Treatment, prophylaxis, or supportive care are not available for any TSE, including CWD. Management in farmed cervid herds is by depopulation with indemnity and CWD herd certification programs, which are voluntary cooperative programs between the industry and federal or state governments, administered by the USDA Animal and Plant Health Inspection Service. The program involves CWD testing in all herd animals that die over a certain age and limiting new herd additions to animals from herds of comparable or higher CWD status. Five years of monitoring is typically needed to achieve the highest CWD status.

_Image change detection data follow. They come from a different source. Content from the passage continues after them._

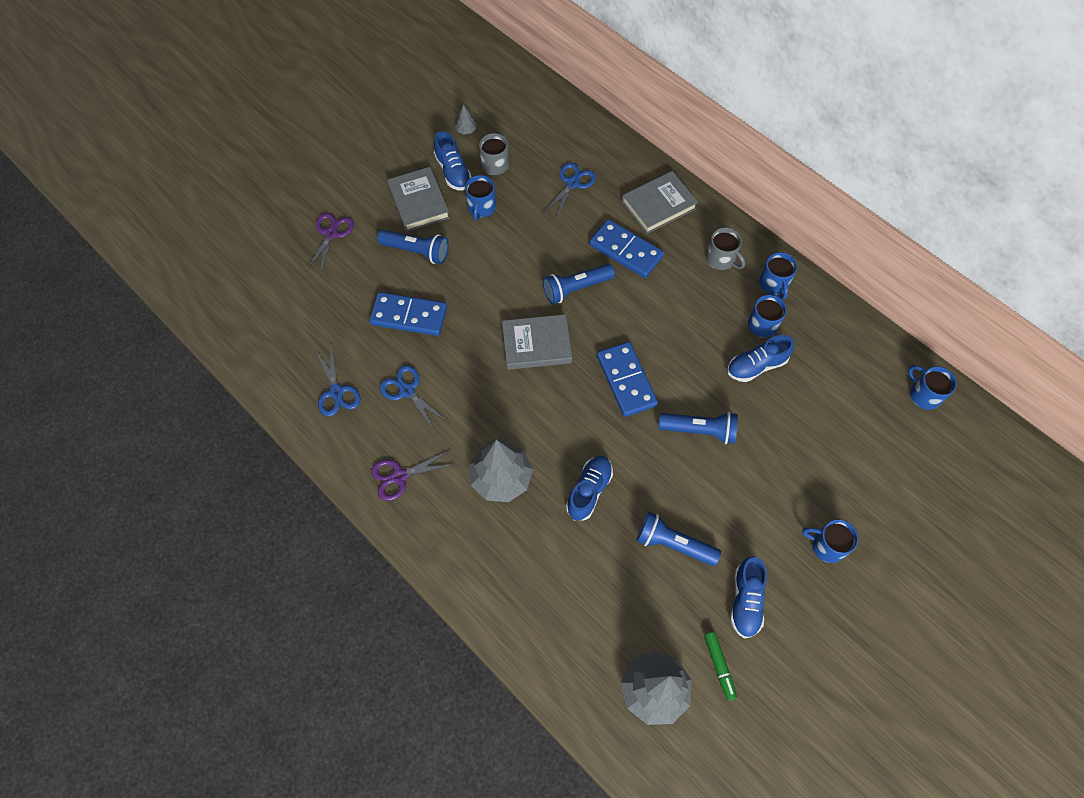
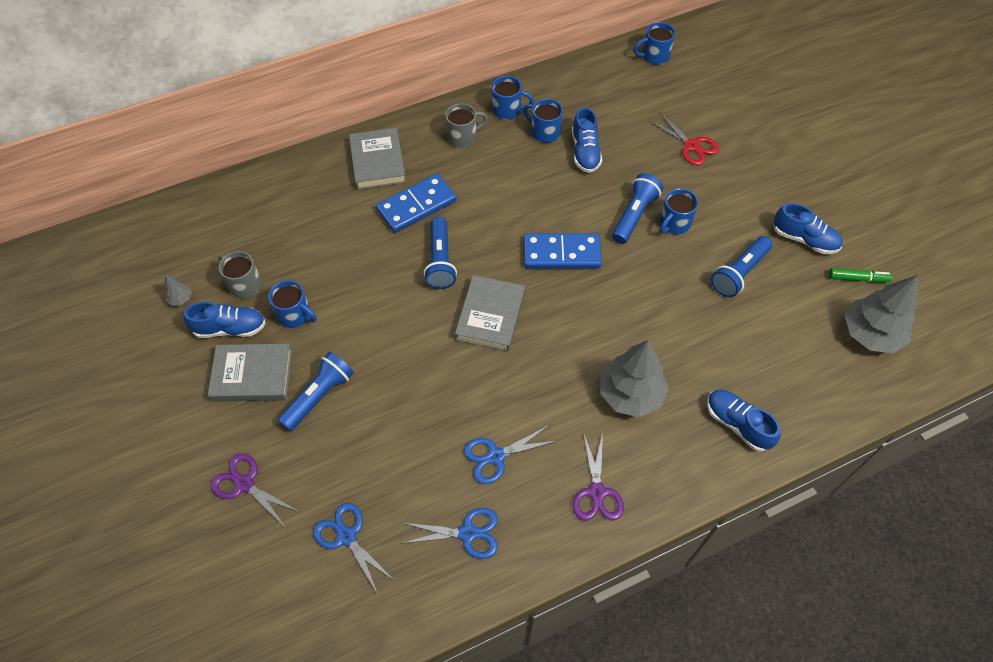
camera: 70 degrees left, 5 degrees down
(409, 316) = (401, 428): blue domino -> none
(572, 183) = (311, 223): blue scissors -> blue scissors (346, 536)
(589, 491) = (667, 322): blue shoe -> blue shoe (737, 424)
(816, 462) = (692, 146): none -> red scissors
(827, 545) = (768, 167): blue mug -> blue mug (674, 223)

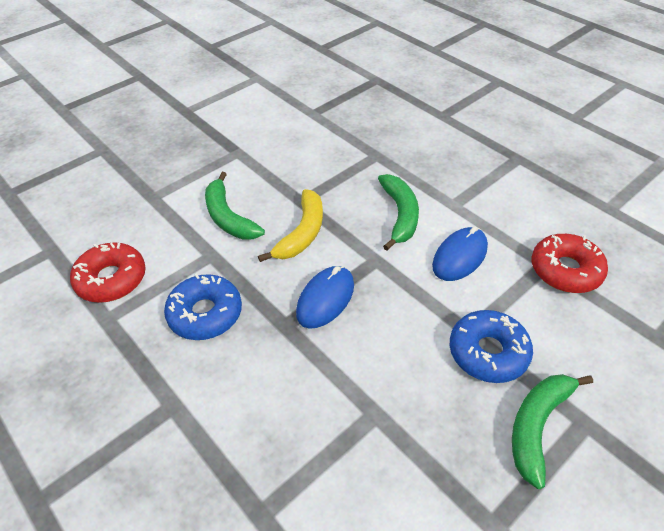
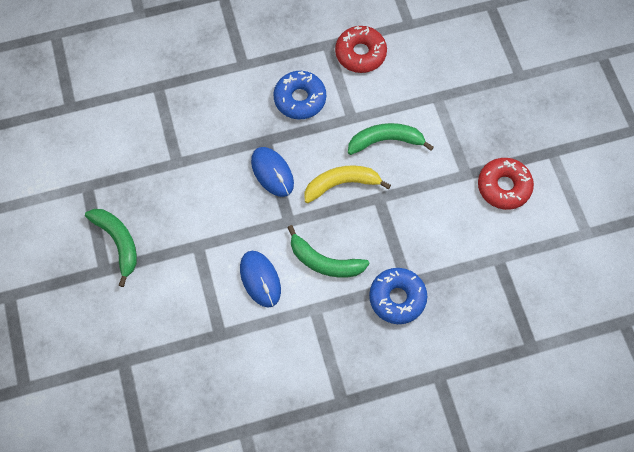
camera: 115 degrees right, 20 degrees up
(302, 233) = (342, 184): yellow banana -> yellow banana turned 120 degrees clockwise
(488, 352) = (177, 247): blue donut -> blue donut (397, 298)
(565, 270) = (207, 344): red donut -> red donut (503, 187)

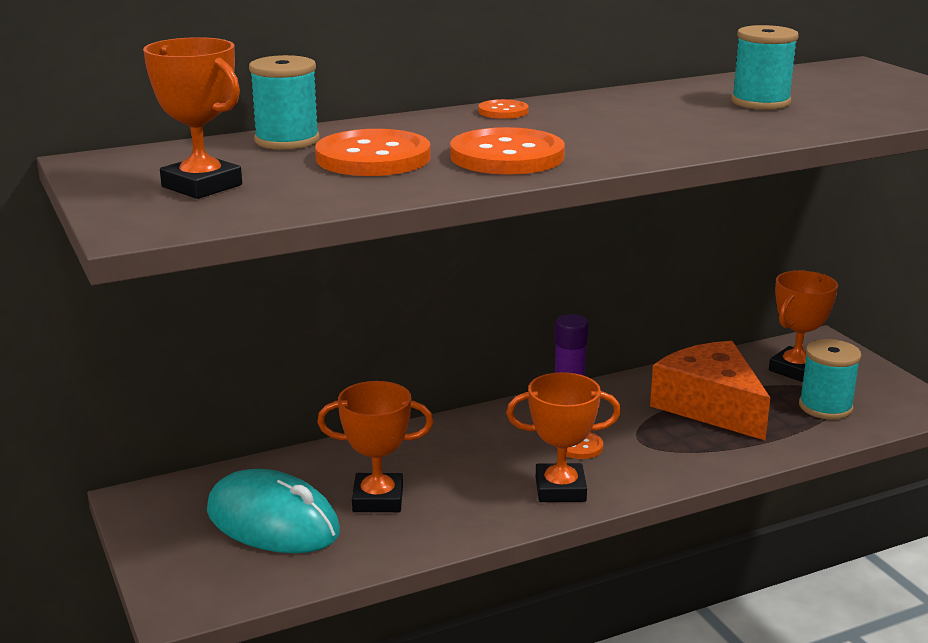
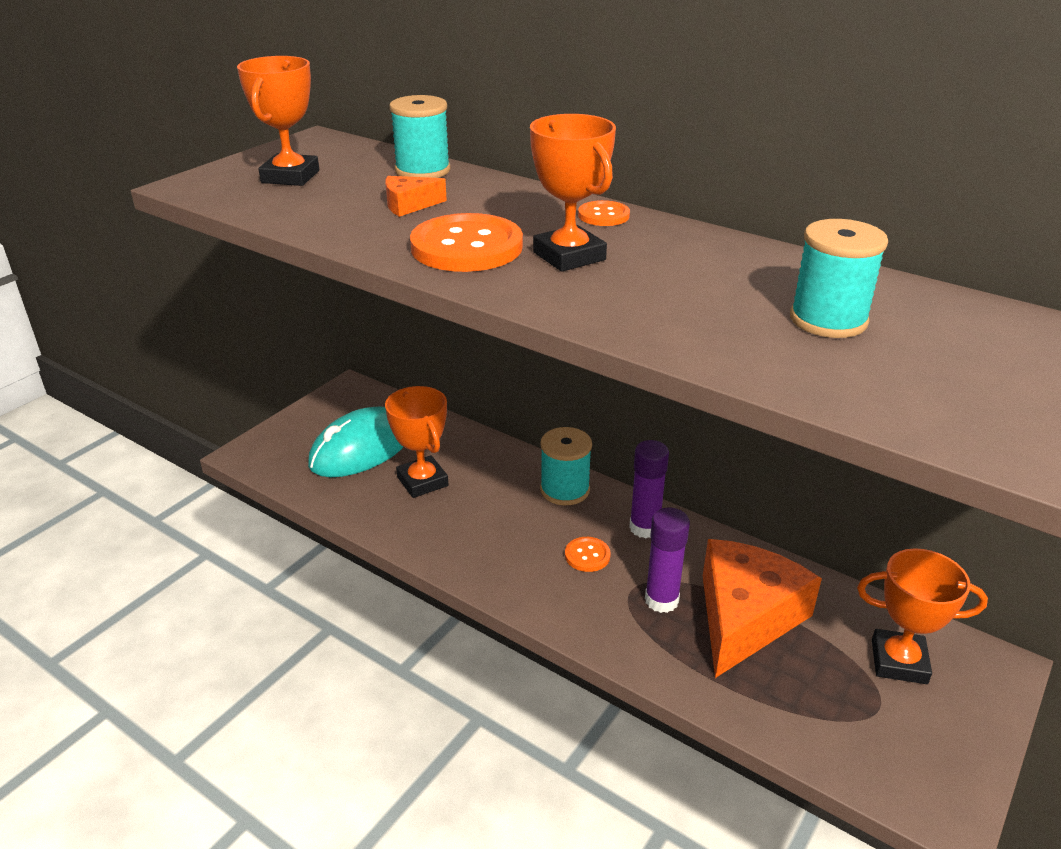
camera: 60 degrees right, 10 degrees up
(272, 522) = (361, 449): turquoise mouse -> turquoise mouse turned 45 degrees clockwise
(373, 158) = (409, 205): orange button -> orange cheese
(560, 489) = (508, 568): orange trophy -> orange trophy (569, 256)
(664, 432) = (661, 600): none -> purple glue stick
(825, 407) = (838, 709): turquoise spool -> turquoise spool (565, 490)

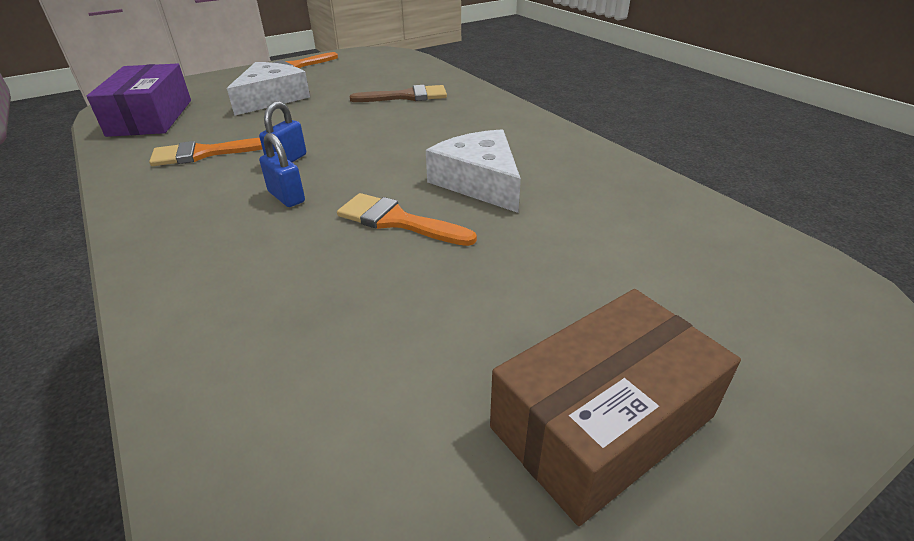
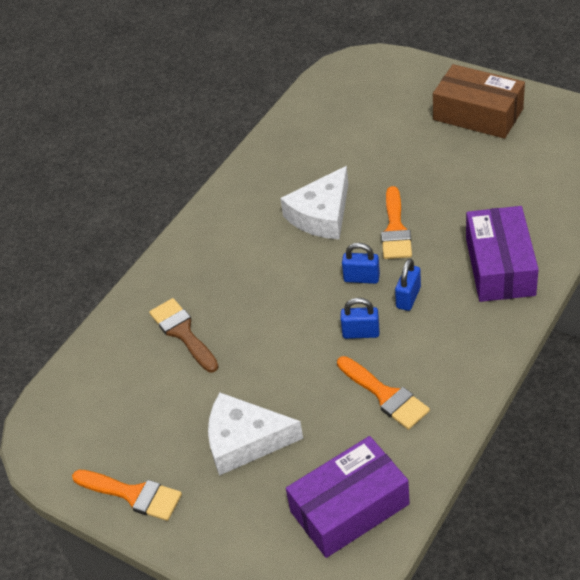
camera: 110 degrees left, 10 degrees up
(226, 278) = (500, 266): none -> purple box
(353, 179) = (361, 278): none -> blue padlock

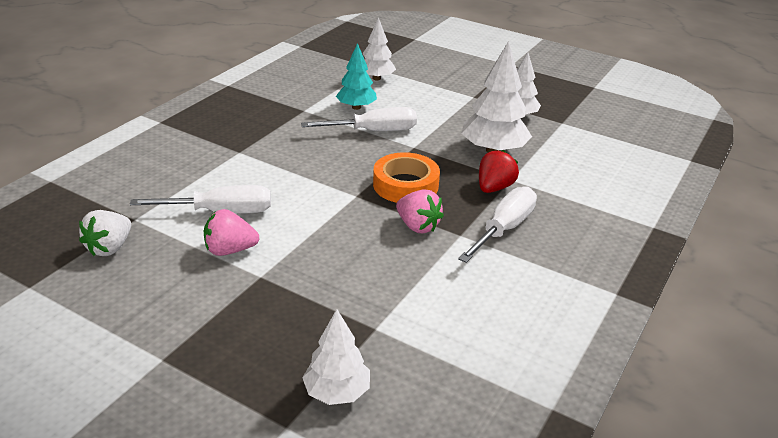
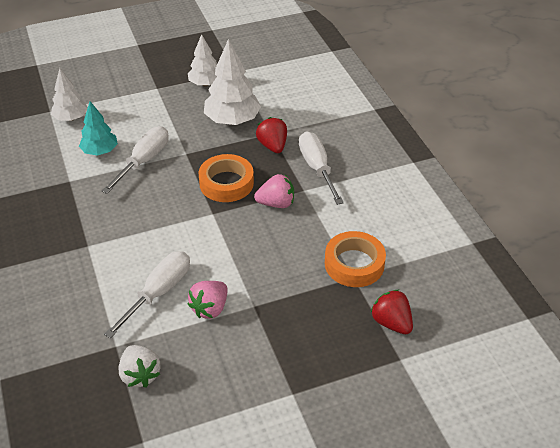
camera: 50 degrees left, 10 degrees up
(337, 392) = (391, 323): white tree -> red strawberry
(396, 320) = (354, 264): none -> orange tape

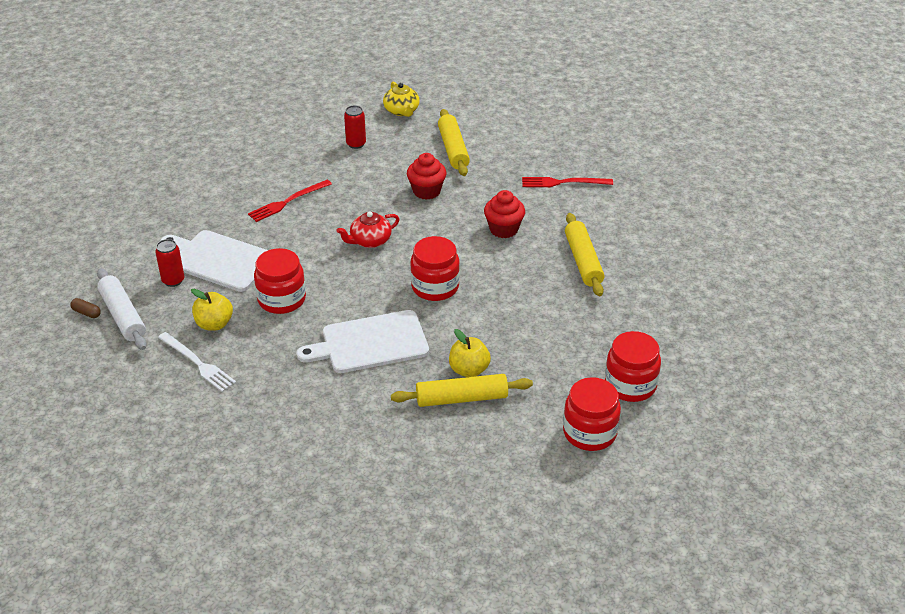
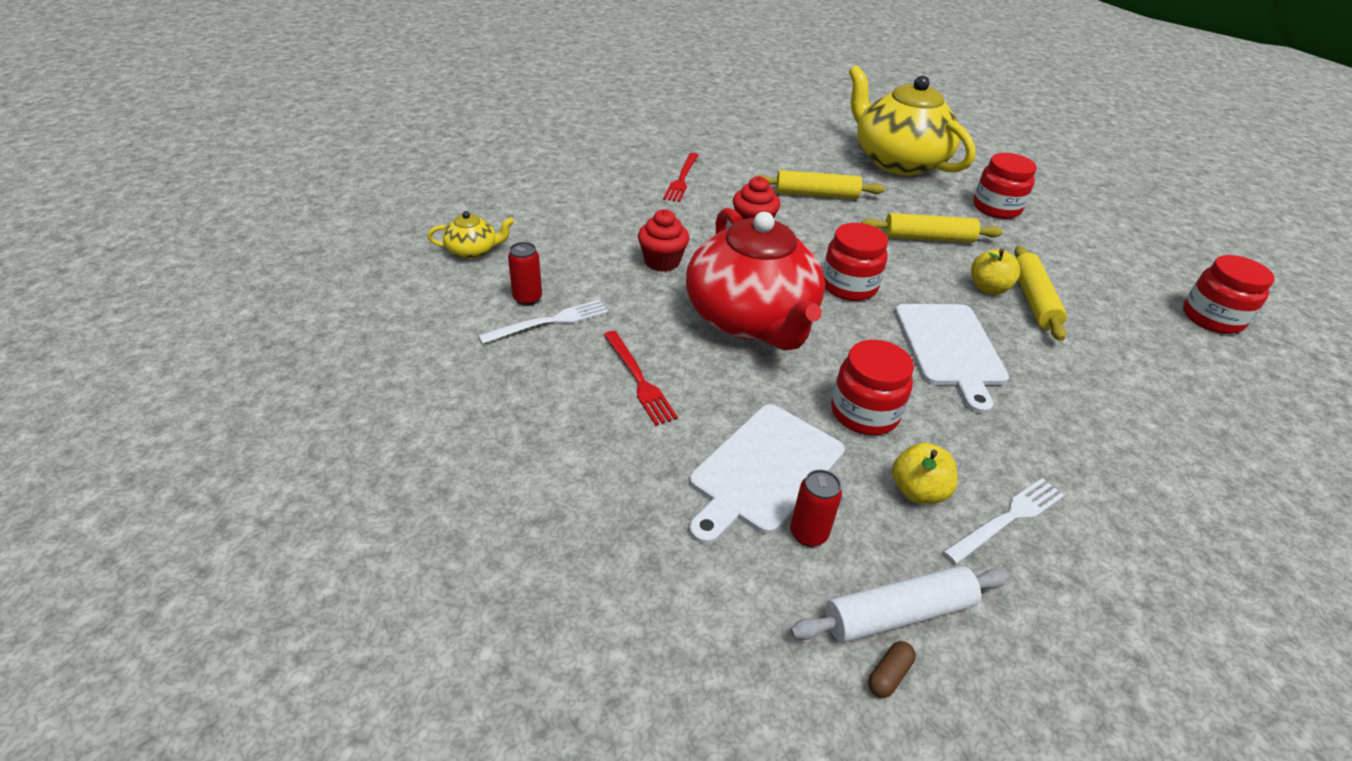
camera: 80 degrees left, 0 degrees up
(334, 157) = (549, 322): none -> white fork
(370, 241) = (751, 319): red teapot -> red teapot, size x2.44
(453, 149) = (583, 229): yellow rolling pin -> yellow rolling pin (928, 238)
(589, 432) = (1064, 239): red jar -> red jar (1212, 318)
(695, 313) = (897, 161): none -> yellow teapot

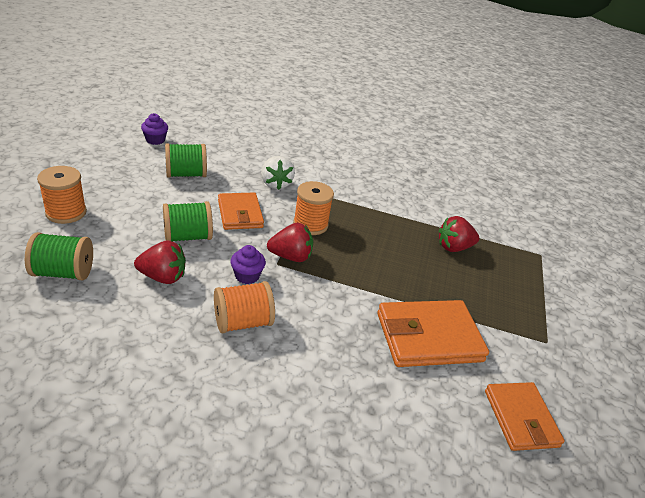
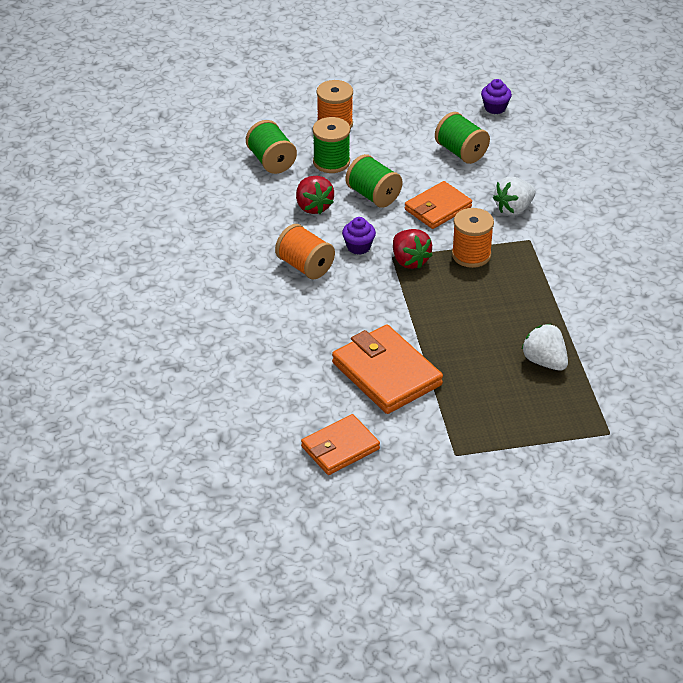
camera: 70 degrees right, 5 degrees up
(114, 238) = (331, 162): none -> green spool
(454, 247) = (544, 361): red strawberry -> white strawberry

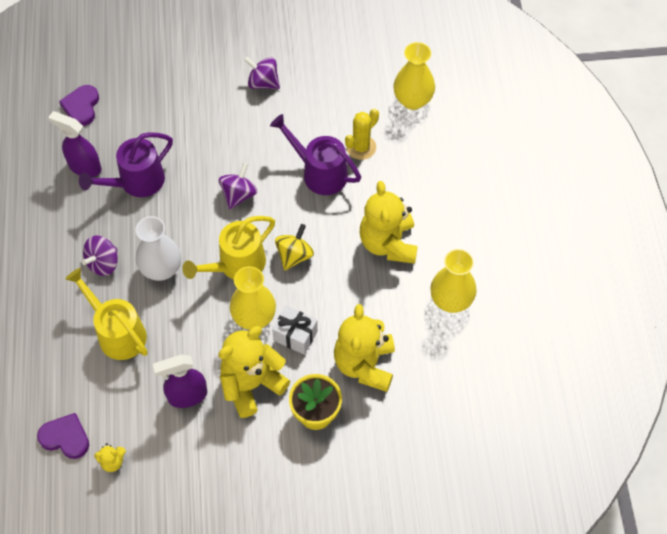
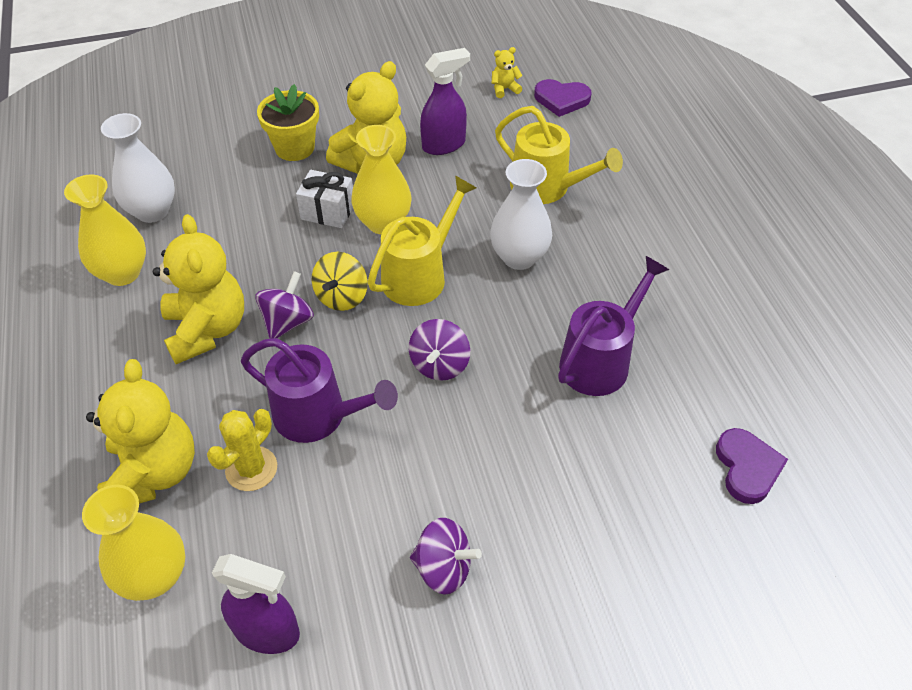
camera: 170 degrees right, 10 degrees down
(84, 167) = (689, 371): purple spray bottle -> purple spray bottle (267, 631)
(103, 263) = (598, 254): purple spinning top -> purple spinning top (288, 322)
(364, 364) = (239, 195): yellow teddy bear -> yellow teddy bear (154, 472)
(434, 358) = (152, 211): none -> white vase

Controlling CWD in free-ranging herds has proven extremely difficult. Measures include population reduction, testing and removal, and intensified surveillance, all with limited success. 

Decreasing potential risk

Recommendations to reduce human CWD exposure include:

  • Do not shoot, handle, or eat meat from cervids that look sick, act strangely, or are found dead.
  • Wear latex gloves when field dressing a deer and handling the meat, minimize handling the organs, especially the brain and spinal cord, and do not use household knives.
  • Check your state’s wildlife and public health guidance website to see whether they recommend or require animal testing.
  • Test the cervid for CWD before eating the meat and eat only meat that tests negative.
  • If your meat is commercially processed, request that your animal be processed separately to avoid mixing meat from multiple animals. 

CWD is concerning, but researchers, including those at the Minnesota Center for Prion Research and Outreach (MNPRO), are studying the disease to help mitigate human risk and improve cervid health and welfare. So far, the research has led to the development of a faster, easier CWD test that hunters can use in the field.